23. A method of installing an integrated fuel delivery and electrical connection system in an internal combustion engine, said method comprising:inserting at least one fuel injector into an opening in an electrical bus, said electrical bus including at least one positive electrical contact for electrical connection to a fuel injector positive electrical contact and at least one ground contact for grounding a fuel injector ground contact; connecting said electrical bus and said fuel injector to a fuel delivery tube, said fuel delivery tube including at least one opening for insertion and connection of said fuel injector; connecting a single electrical harness to said electrical bus to provide electricity to said fuel injection system; affixing said fuel injector positive electrical contact at a first axial distance from a fuel injector end surface along a fuel injector central longitudinal axis; and affixing said fuel injector ground contact at a second axial distance from the fuel injector end surface along said fuel injector central longitudinal axis.

24. A method according to claim 23, wherein said first radial distance is less than said second radial distance.

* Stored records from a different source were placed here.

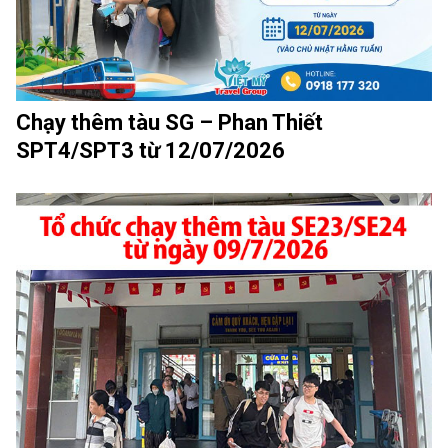
Chạy thêm tàu SG – Phan Thiết
SPT4/SPT3 từ 12/07/2026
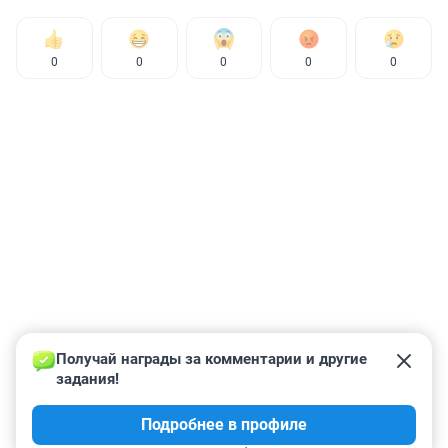
0
0
0
0
0
Получай награды за комментарии и другие 
задания!
Подробнее в профиле
КОММЕНТАРИИ
86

25. A method according to claim 23, wherein said first radial distance is greater than said second radial distance.

26. A method according to claim 23, wherein said first radial distance is approximately equal to said second radial distance.

27. A method according to claim 16, further including:affixing said fuel injector positive and ground contacts at a predetermined location along a fuel injector central longitudinal axis, substantially along opposite surfaces of said fuel injector with respect to said fuel injector central longitudinal axis.